— EXERCISE —
Reproduce, without alteration, every line of the data; exclude the images.

— GIVEN DATA —
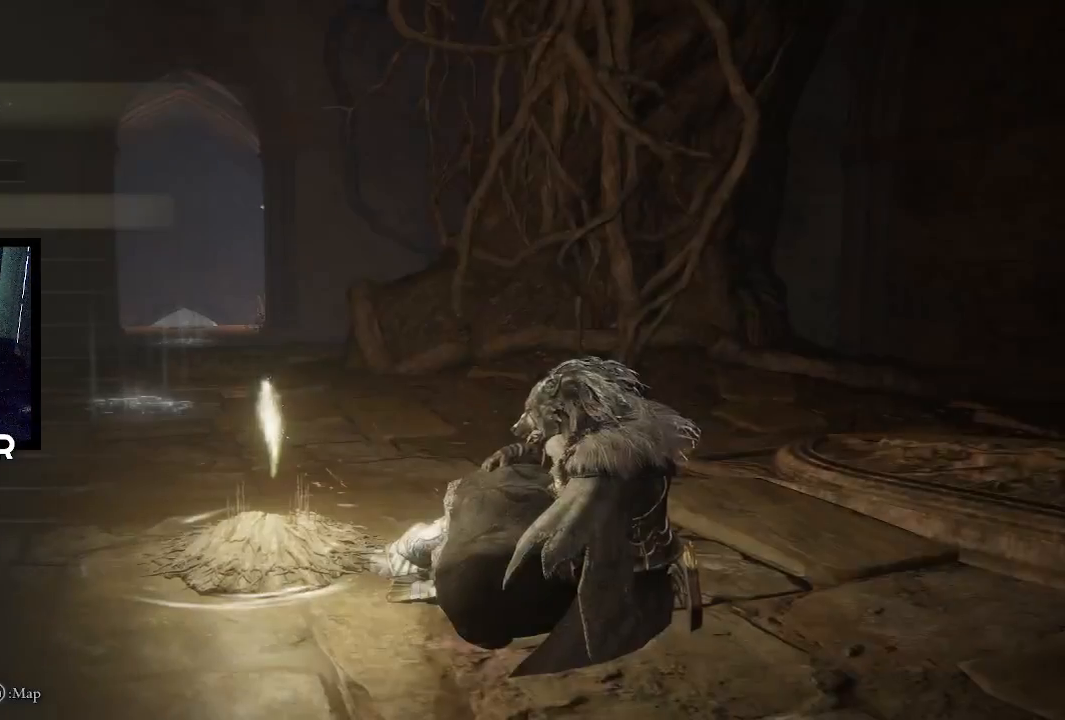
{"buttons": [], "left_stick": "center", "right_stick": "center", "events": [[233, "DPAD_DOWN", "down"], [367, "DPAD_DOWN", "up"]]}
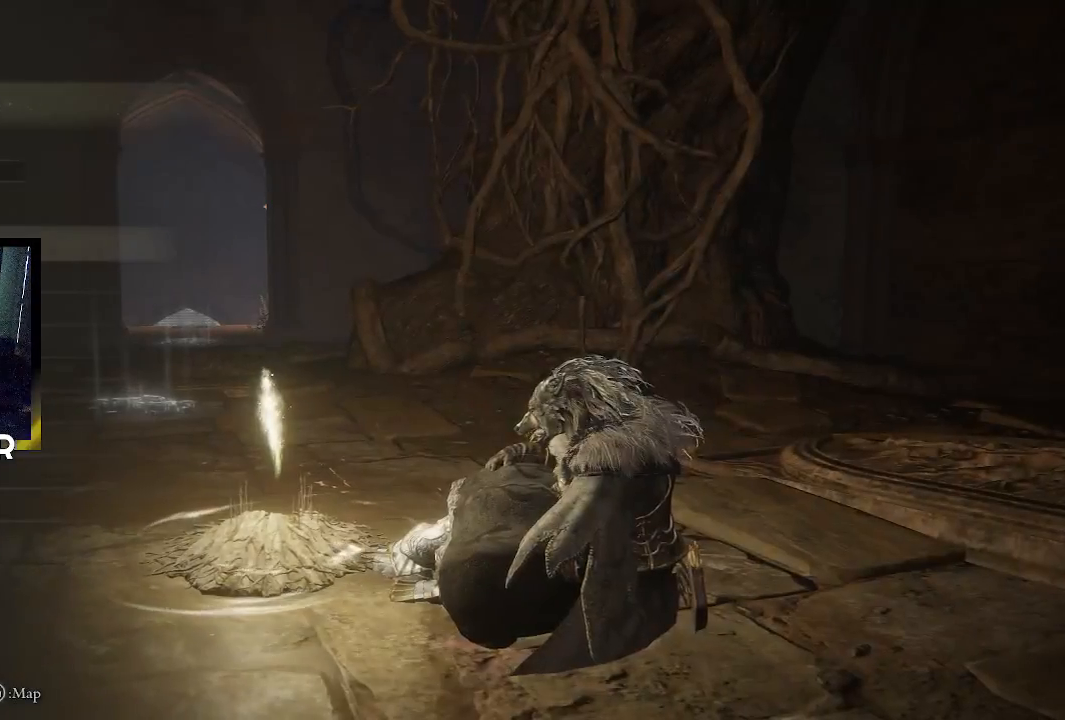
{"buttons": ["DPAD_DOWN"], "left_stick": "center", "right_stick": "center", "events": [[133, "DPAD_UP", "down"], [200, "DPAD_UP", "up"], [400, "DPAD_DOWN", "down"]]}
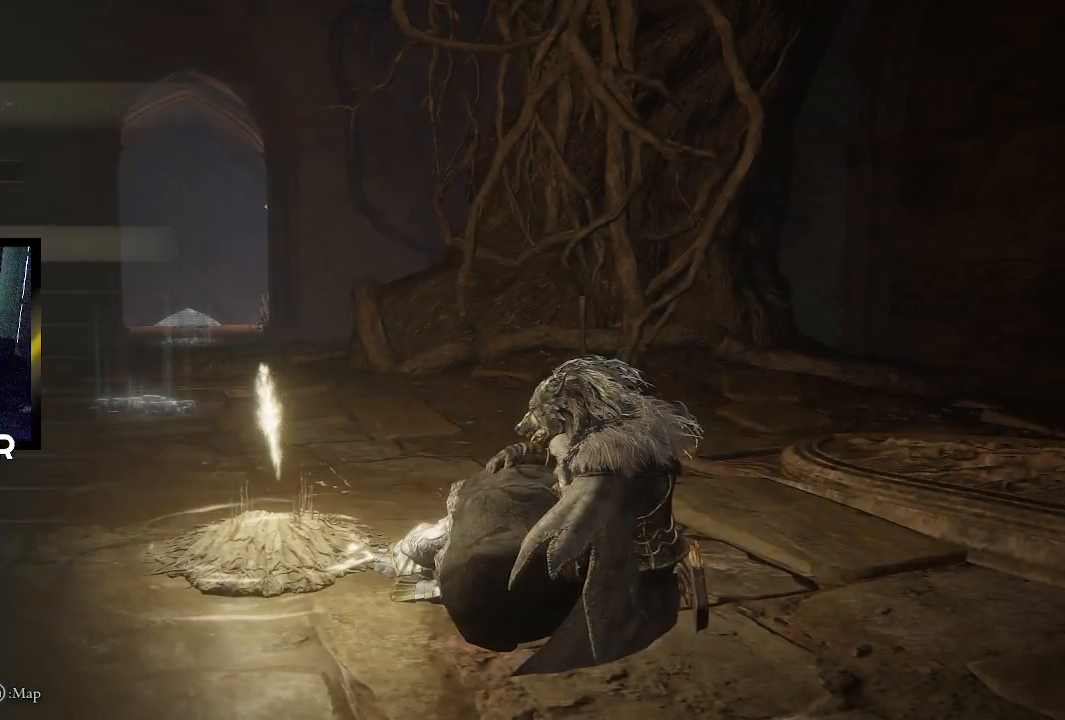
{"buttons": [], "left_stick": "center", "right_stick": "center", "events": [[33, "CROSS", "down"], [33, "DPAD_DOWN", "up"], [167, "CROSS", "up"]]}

— EXPECTED ANSWER —
{"buttons": [], "left_stick": "center", "right_stick": "center", "events": [[233, "DPAD_DOWN", "down"], [367, "DPAD_DOWN", "up"]]}
{"buttons": ["DPAD_DOWN"], "left_stick": "center", "right_stick": "center", "events": [[133, "DPAD_UP", "down"], [200, "DPAD_UP", "up"], [400, "DPAD_DOWN", "down"]]}
{"buttons": [], "left_stick": "center", "right_stick": "center", "events": [[33, "CROSS", "down"], [33, "DPAD_DOWN", "up"], [167, "CROSS", "up"]]}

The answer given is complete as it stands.